5) Famous examples of flu
a. 1918 Spanish Influenza (The Spanish Flu, though a common argument is that it originated in the Midwest of the United States): One of the deadliest outbreaks in recorded human history. Estimates put 1/3 of world’s population as being infected, 50 million deaths worldwide, 675k in the USA. Fueled by World War I (close quarters, movement worldwide). Viruses had not yet been characterized. Cross reactive immunity kept older (>30 years old) populations alive longer. Viral genome was assembled from formalin-fixed, paraffin-embedded lung tissue from 1918 influenza victims and from the lungs of a 1918 influenza victim buried in Alaska's permafrost. The fully reconstructed 1918 influenza virus proved to be highly pathogenic in mice, ferrets, and macaques.

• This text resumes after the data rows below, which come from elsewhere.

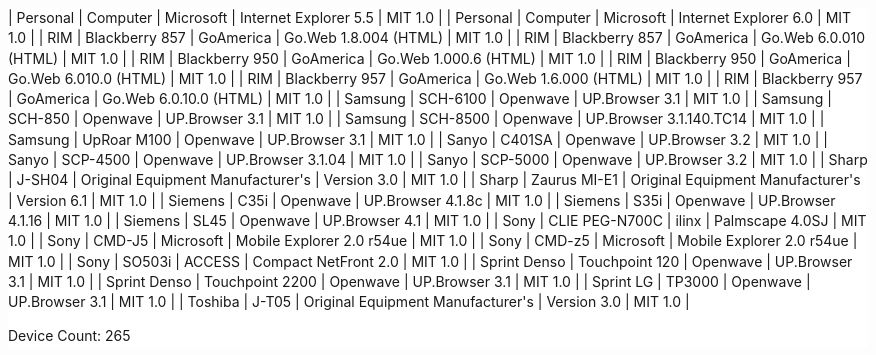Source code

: |      Personal       |                    Computer                     |             Microsoft             |           Internet Explorer 5.5           | MIT 1.0  |
|      Personal       |                    Computer                     |             Microsoft             |           Internet Explorer 6.0           | MIT 1.0  |
|         RIM         |                 Blackberry 857                  |             GoAmerica             |           Go.Web 1.8.004 (HTML)           | MIT 1.0  |
|         RIM         |                 Blackberry 857                  |             GoAmerica             |           Go.Web 6.0.010 (HTML)           | MIT 1.0  |
|         RIM         |                 Blackberry 950                  |             GoAmerica             |           Go.Web 1.000.6 (HTML)           | MIT 1.0  |
|         RIM         |                 Blackberry 950                  |             GoAmerica             |           Go.Web 6.010.0 (HTML)           | MIT 1.0  |
|         RIM         |                 Blackberry 957                  |             GoAmerica             |           Go.Web 1.6.000 (HTML)           | MIT 1.0  |
|         RIM         |                 Blackberry 957                  |             GoAmerica             |          Go.Web 6.0.10.0 (HTML)           | MIT 1.0  |
|       Samsung       |                    SCH-6100                     |             Openwave              |              UP.Browser 3.1               | MIT 1.0  |
|       Samsung       |                     SCH-850                     |             Openwave              |              UP.Browser 3.1               | MIT 1.0  |
|       Samsung       |                    SCH-8500                     |             Openwave              |          UP.Browser 3.1.140.TC14          | MIT 1.0  |
|       Samsung       |                   UpRoar M100                   |             Openwave              |              UP.Browser 3.1               | MIT 1.0  |
|        Sanyo        |                     C401SA                      |             Openwave              |              UP.Browser 3.2               | MIT 1.0  |
|        Sanyo        |                    SCP-4500                     |             Openwave              |             UP.Browser 3.1.04             | MIT 1.0  |
|        Sanyo        |                    SCP-5000                     |             Openwave              |              UP.Browser 3.2               | MIT 1.0  |
|        Sharp        |                     J-SH04                      | Original Equipment Manufacturer's |                Version 3.0                | MIT 1.0  |
|        Sharp        |                  Zaurus MI-E1                   | Original Equipment Manufacturer's |                Version 6.1                | MIT 1.0  |
|       Siemens       |                      C35i                       |             Openwave              |             UP.Browser 4.1.8c             | MIT 1.0  |
|       Siemens       |                      S35i                       |             Openwave              |             UP.Browser 4.1.16             | MIT 1.0  |
|       Siemens       |                      SL45                       |             Openwave              |              UP.Browser 4.1               | MIT 1.0  |
|        Sony         |                 CLIE PEG-N700C                  |               ilinx               |              Palmscape 4.0SJ              | MIT 1.0  |
|        Sony         |                     CMD-J5                      |             Microsoft             |         Mobile Explorer 2.0 r54ue         | MIT 1.0  |
|        Sony         |                     CMD-z5                      |             Microsoft             |         Mobile Explorer 2.0 r54ue         | MIT 1.0  |
|        Sony         |                     SO503i                      |              ACCESS               |           Compact NetFront 2.0            | MIT 1.0  |
|    Sprint Denso     |                 Touchpoint 120                  |             Openwave              |              UP.Browser 3.1               | MIT 1.0  |
|    Sprint Denso     |                 Touchpoint 2200                 |             Openwave              |              UP.Browser 3.1               | MIT 1.0  |
|      Sprint LG      |                     TP3000                      |             Openwave              |              UP.Browser 3.1               | MIT 1.0  |
|       Toshiba       |                      J-T05                      | Original Equipment Manufacturer's |                Version 3.0                | MIT 1.0  |

Device Count: 265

b. 2009 Swine Flu: The virus genes were a combination of genes most closely related to North American swine-lineage H1N1 and Eurasian lineage swine-origin H1N1 influenza viruses. It reached pandemic proportions, spurred the development of a direct vaccine, and an improved modeling approach resulted in an estimated range of deaths from between 151,700 and 575,400.
6) Solicited Naïve Questions
a. As we vaccinate more and more people, do we [humans] create more chances of evolving more and more resistant flu strains?
i. Andrew Read, Evan Pugh University Professor of Biology and Entomology at University Park, published a controversial paper that showed a viral infection in chickens (Marek’s disease) gives rise to deadlier pathogens with imperfect or leaky vaccines.
ii. When the birds weren't vaccinated, infection with highly virulent strains killed them so fast that they shed very little virus—orders of magnitude less than when they were infected with less virulent strains. But in vaccinated birds, the opposite was true: Those infected with the most virulent strains shed more virus than birds infected with the least virulent strain.
iii. Many argue this supports Read’s point but does not prove them: circumstances are specialized, chickens are not humans, human vaccines do not tend to be leaky.
iv. Even Read says that “even if a human vaccine is ever shown to cause dangerous evolution of the pathogen, that wouldn't be a reason not to vaccinate”
b. How are the flu strains chosen each year?
i. Answered above.
c. Do flu viruses mutate the same geographically?
i. Answered above.
d. What is done with flu vaccine surplus?
i. Most influenza vaccine has a June 30th expiration date and is donated to other countries or stored: however, frozen vaccine is not to be used under most circumstances.